• Text provided
[OpenJDK Rasterizer] Fwd: Re: Fwd: RFR: Marlin renderer #3

Tue Aug 25 20:39:49 UTC 2015

If you'll give me a few minutes, I'll synch the repo before this goes in...

			...jim

On 8/24/15 3:08 PM, Jim Graham wrote:
> Hi Laurent,
>
> I'm feeling much better this week (and can even start typing with my bad
> hand in short spurts now), so I'll hopefully be more on the ball now.
>
> Short version - looks good to go, consider the following input at your
> own discretion and go ahead and push.
>
> Reviewing s3.4:
>
> On 8/17/15 2:34 PM, Laurent Bourgès wrote:
>> Changes:
>> - Renderer: remove unused D_ERR_STEP_MAX and 0x1 replaced by 1 for
>> readability
>
> Renderer, line 319 - it makes sense to me that the scale changes would
> be based off of the same metric.  Basically the constraint is keeping
> the speed (dxy) between INC and DEC bounds.  I'll admit, though, that I
> haven't been through the actual derivations of the math here, but I
> thought I'd give my 2 cents on your comment there.
>
> Renderer, line 479 - I often put extra parens in for cases like this
> because it isn't common knowledge whether cast or add is higher in
> precedence.  I generally assume no better knowledge than the basic
> PEMDAS rules that we learn in grade school. But that's just my style (I
> also don't have the OOO table memorized, but maybe that's just my
> senility ;).
>
> 0x1 vs 1 - I usually use 0x1 when I'm using numbers for their bit
> patterns, so | and & typically use 0x constants in my style philosophy.
>   In the case of "1" it's a degenerate case that doesn't seem to matter,
> but the added 0x tells me to think in terms of bits, not cardinal values.
>
> Renderer, note for future investigation - we store the direction flag in
> Y_MAX, but then we need to do manipulation to process Y_MAX and we also
> need more manipulation to transfer that bit to crossing values.  What if
> instead we stored it in the lowest bit of curx?  We'd then have 31.31
> fixed point, we'd have to process slope so that its whole part was
> doubled (to skip affecting the LSbit of curx) and we'd have to do the
> carry using "((error >> 31) << 1)", but we'd get the transfer of the
> direction bit to the crossing for free and all in all, the total
> operations may be reduced (at the cost of 1 bit of X coordinate range).

(Records from a dataset)
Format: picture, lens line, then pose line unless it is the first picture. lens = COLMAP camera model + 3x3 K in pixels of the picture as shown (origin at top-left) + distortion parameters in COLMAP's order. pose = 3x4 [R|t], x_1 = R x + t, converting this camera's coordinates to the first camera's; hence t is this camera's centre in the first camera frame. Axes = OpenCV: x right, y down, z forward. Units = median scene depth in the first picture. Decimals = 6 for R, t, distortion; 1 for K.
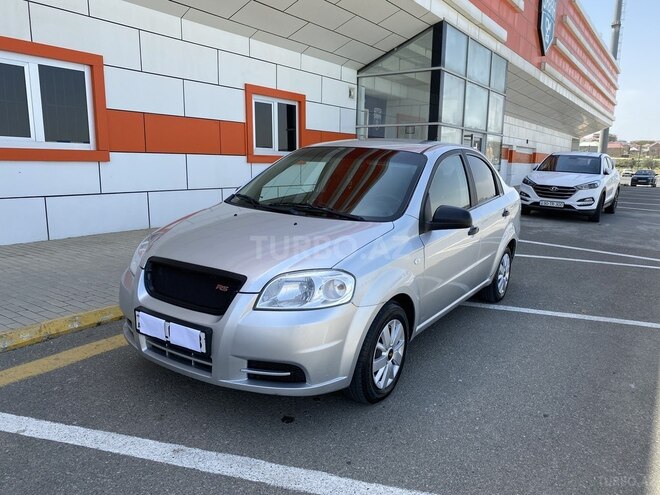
lens RADIAL K [[503.8, 0, 333.5], [0, 503.8, 252.7], [0, 0, 1]] dist [0.028296, -0.026733]
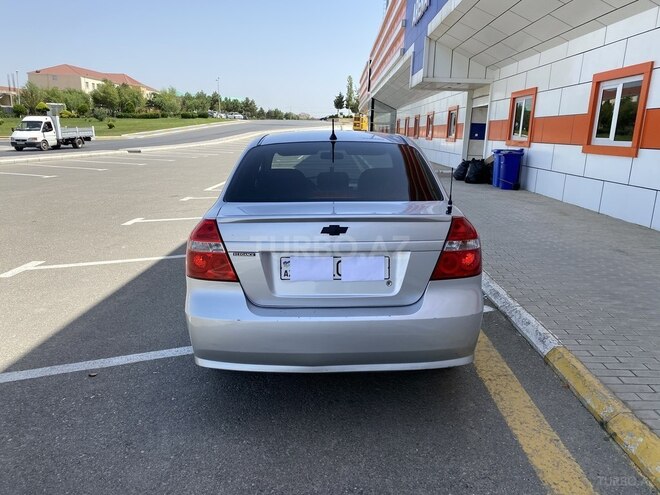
lens RADIAL K [[503.8, 0, 335.5], [0, 503.8, 254.5], [0, 0, 1]] dist [0.028296, -0.026733]
pose [[-0.833272, 0.083666, -0.546496, 0.685212], [-0.148746, 0.918108, 0.367360, -0.276645], [0.532478, 0.387400, -0.752588, 1.471948]]
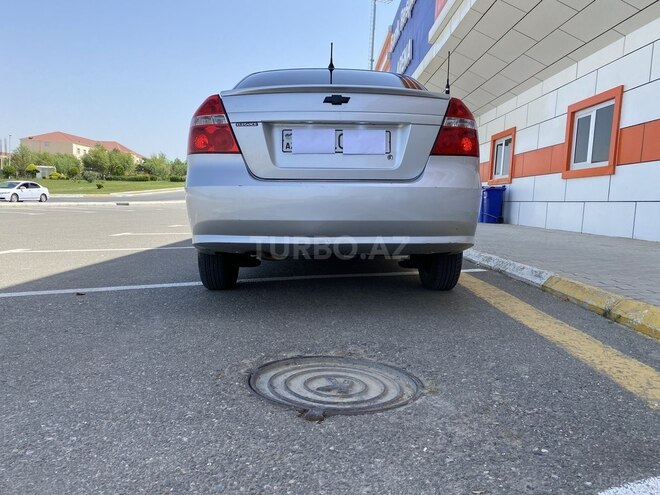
lens RADIAL K [[503.8, 0, 335.4], [0, 503.8, 251.3], [0, 0, 1]] dist [0.028296, -0.026733]
pose [[-0.816581, 0.000897, -0.577231, 0.698697], [-0.162622, 0.959136, 0.231544, -0.164938], [0.553850, 0.282945, -0.783066, 1.506286]]
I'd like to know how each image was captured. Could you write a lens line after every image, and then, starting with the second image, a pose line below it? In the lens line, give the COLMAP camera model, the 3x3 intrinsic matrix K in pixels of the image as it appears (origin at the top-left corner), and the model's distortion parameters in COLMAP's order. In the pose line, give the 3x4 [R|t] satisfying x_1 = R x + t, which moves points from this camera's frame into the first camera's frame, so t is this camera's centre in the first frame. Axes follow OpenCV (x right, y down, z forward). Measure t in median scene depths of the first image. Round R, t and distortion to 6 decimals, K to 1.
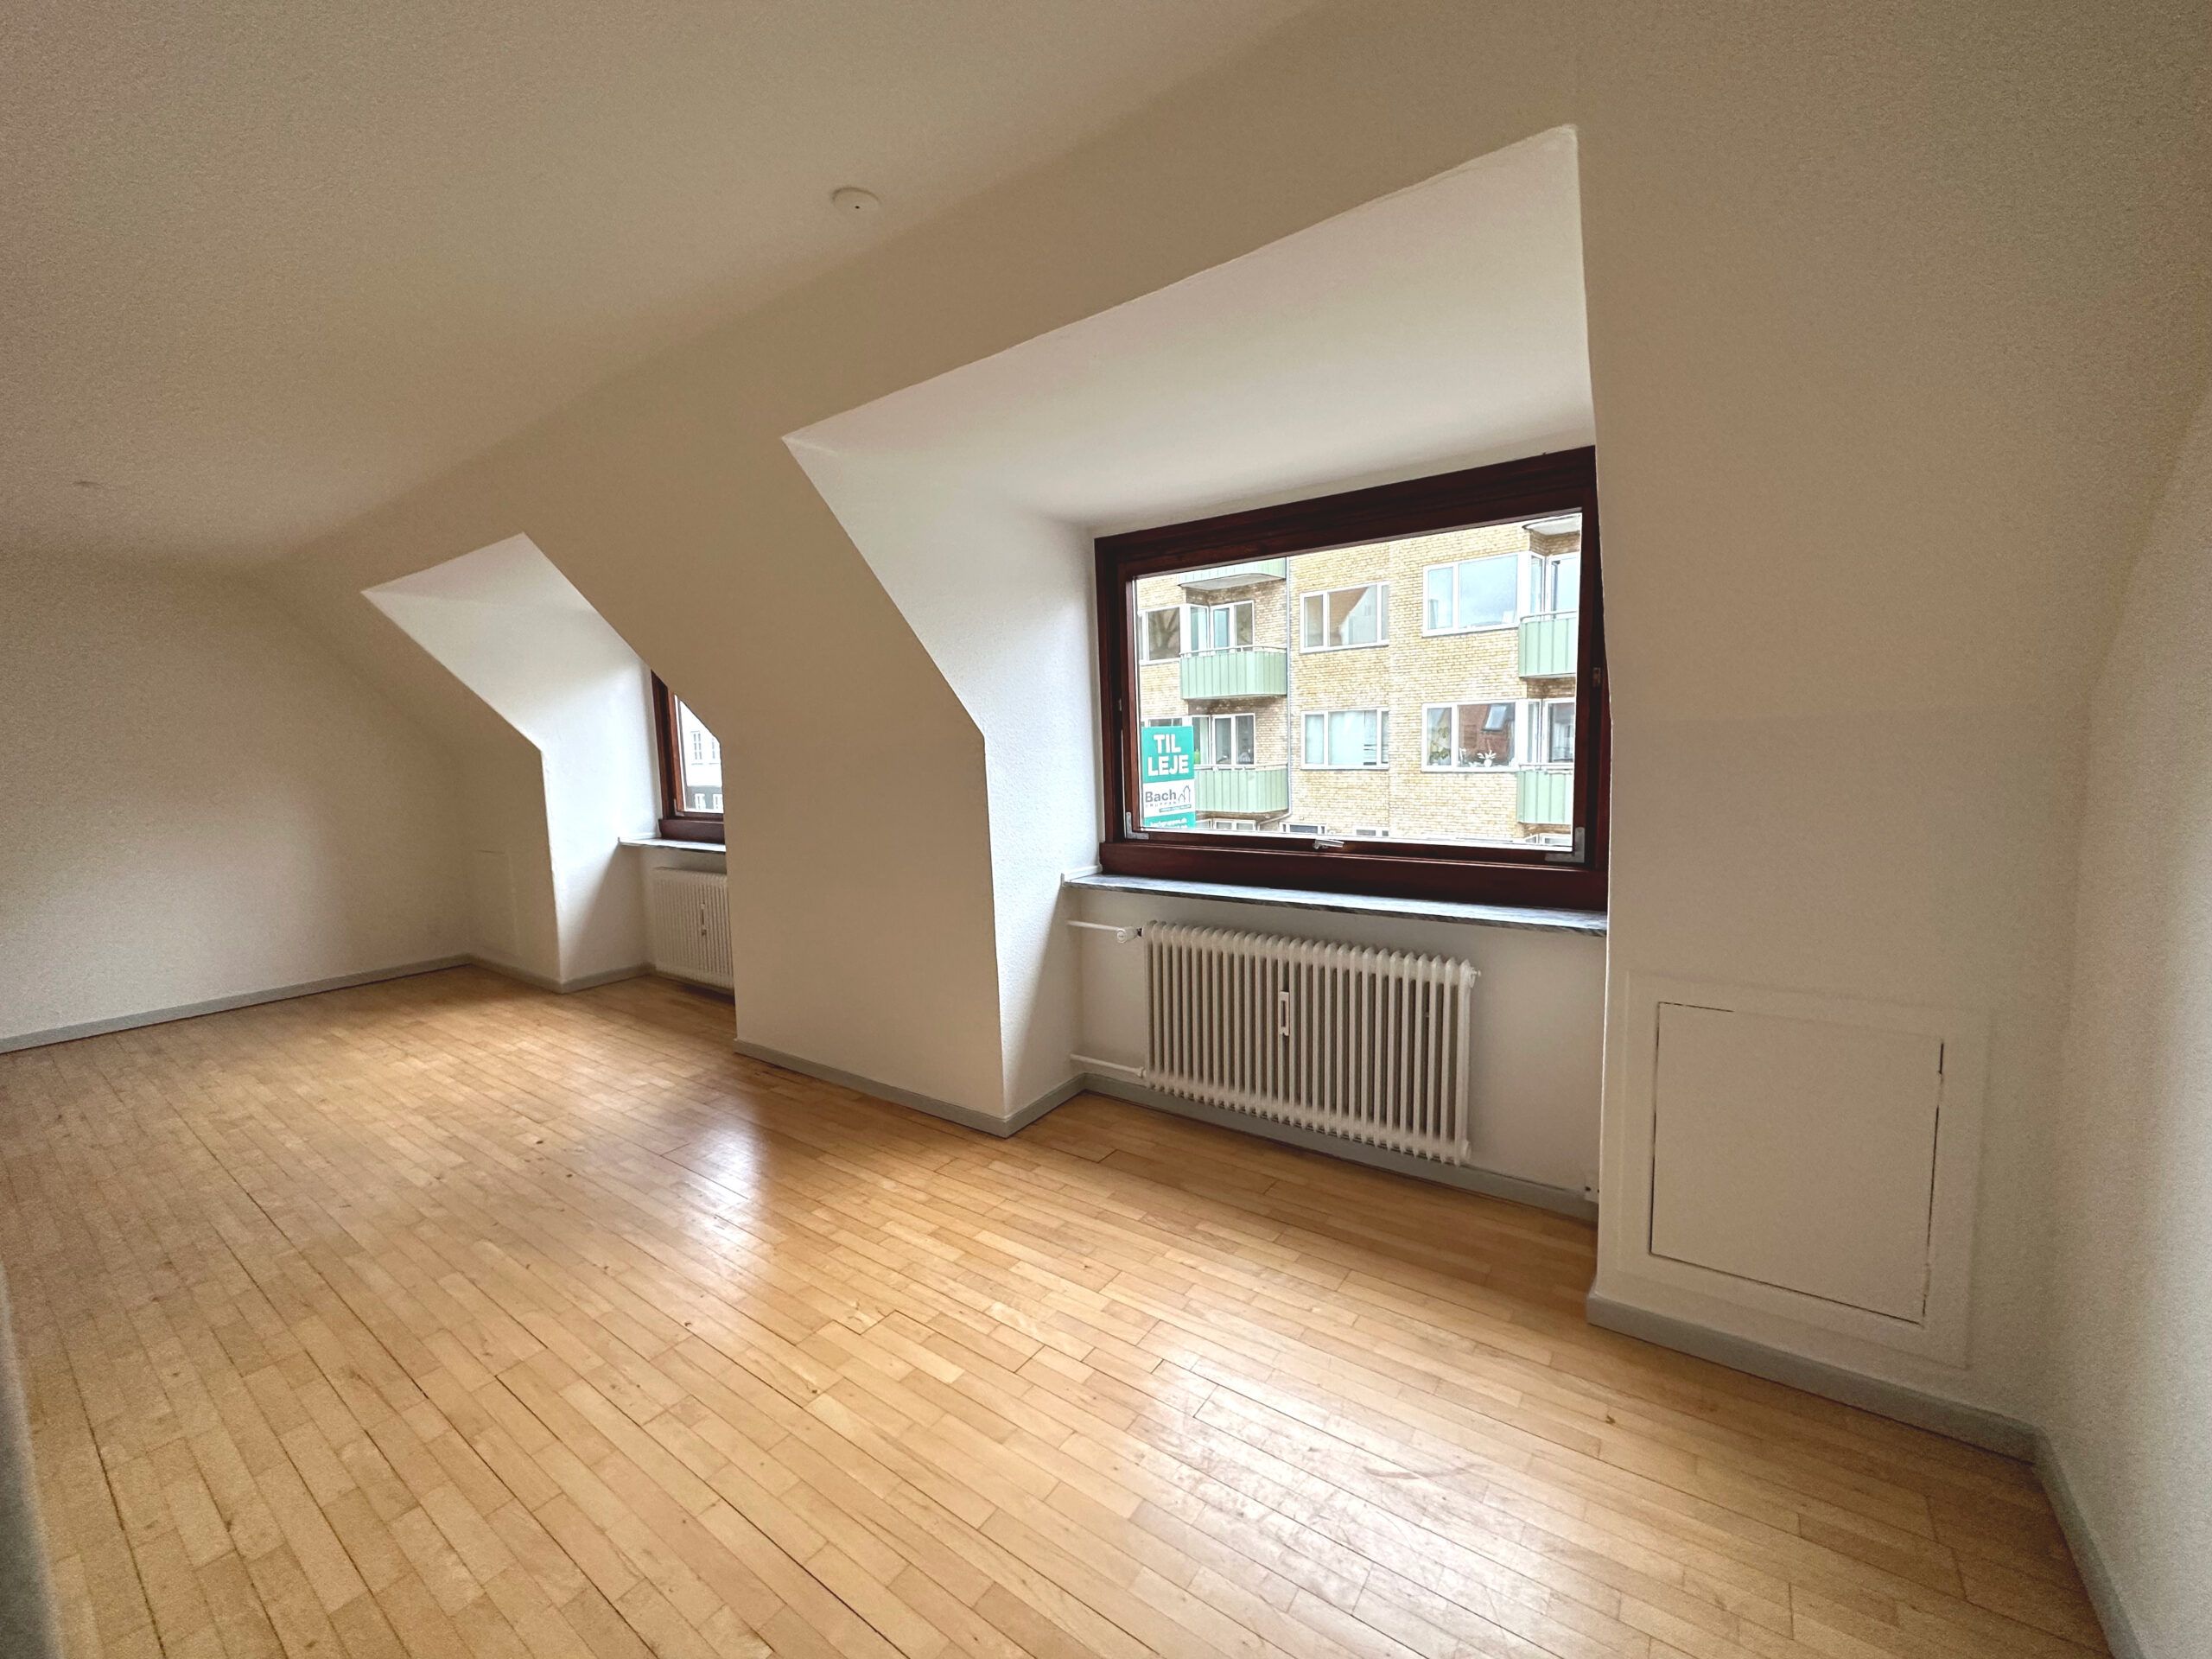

• Questions
1. Retype the part of the Marlin renderer review message from "On 8/24/15 3:08" to "ahead and push.", word for word.
2. Continue the Marlin renderer review message from its final sentence onward.
These records have no connection to the text.

• Responses by task
1.
On 8/24/15 3:08 PM, Jim Graham wrote:
> Hi Laurent,
>
> I'm feeling much better this week (and can even start typing with my bad
> hand in short spurts now), so I'll hopefully be more on the ball now.
>
> Short version - looks good to go, consider the following input at your
> own discretion and go ahead and push.

2.
>
>> - MarlinRenderingEngine: optimized loop in pathTo()
>
> Looks good
>
>> - Dasher: TODO remains related to dash length issue
>
> OK.
>
>> Hope it is good now, I plan to work soon on the Array Cache & dispose
>> code.
>
> Looks great!  Consider the style issues I mentioned above if you wish
> and otherwise it is good to go.  I don't need to see any further webrevs
> on those issues.
>
> One more suggestion for optimization below can be considered in
> subsequent work:
>
>>     For CHECK_NAN, how fast is Math.isNaN?  Is it worth first comparing
>>     the intpart to the value that NaN converts to before calling isNaN?
>>     The majority case, by a wide margin, is that the value is not NaN.
>>
>>
>> That's the aim: I test first the most probable case (a <= intpart) for
>> ceil() and then check possible overflow and finally check for NaN values
>> to avoid adding / substracting 1 !
>> I made benchmarks and this implementation optimized for the integer
>> domain works very well: 2x faster.
>
> I guess I wasn't clear.  I understand why the 3 parts of the test are in
> the order that they are in, but I was referring only to the "CHECK_NAN
> && Float.isNaN(a)" clause.  Is that worth adding one more test for
> "CHECK_NAN && intpart == NAN_TO_INT_VAL && Float.isNaN(a)" in that one
> clause?
>
> For the ceil_int case, a very common case is that a is non-negative and
> non-integer.  In that case, "a <= intpart" will fail and you will do the
> CHECK_NAN test before you can return "intpart+1".
>
> For the floor_int case, you would only get to the CHECK_NAN case on
> negative-non-integers which we don't expect a lot of, but in general,
> the added test might make it slightly faster.
>
>>     I was under the understanding that if a constant is declared final
>>     and static, then it is compiled directly into the code and there is
>>     no constant lookup.  Check the bytecodes and you should see a
>>     hard-coded literal 0x7fffffff everywhere it is used...
>>
>>
>> I agree but it seems slightly faster: probably loading the literal is a
>> bit slower than loading from the stack ?
>> Maybe some hotspot experts could give their opinion.
>> As this is the renderer hot loop, I prefer making it as fast as possible.
>
> In the case of 0x7fffffff it may be because of the size of the constant.
>   A smaller literal like "1" or "2" might be faster as an in-lined
> source literal.
>
>>     I think that at least for now they should either be
>>     sun.java2d.renderer.marlin.* or
>>     just sun.java2d.marlin.*
>>
>>
>> Ok, I can rename them in the next webrev as it requires me to upgrade
>> all my testing & benchmarking scripts...
>
> Sounds fine to me.  This is more "something we need to finalize before
> integrating into the master workspace" than an issue for any given webrev.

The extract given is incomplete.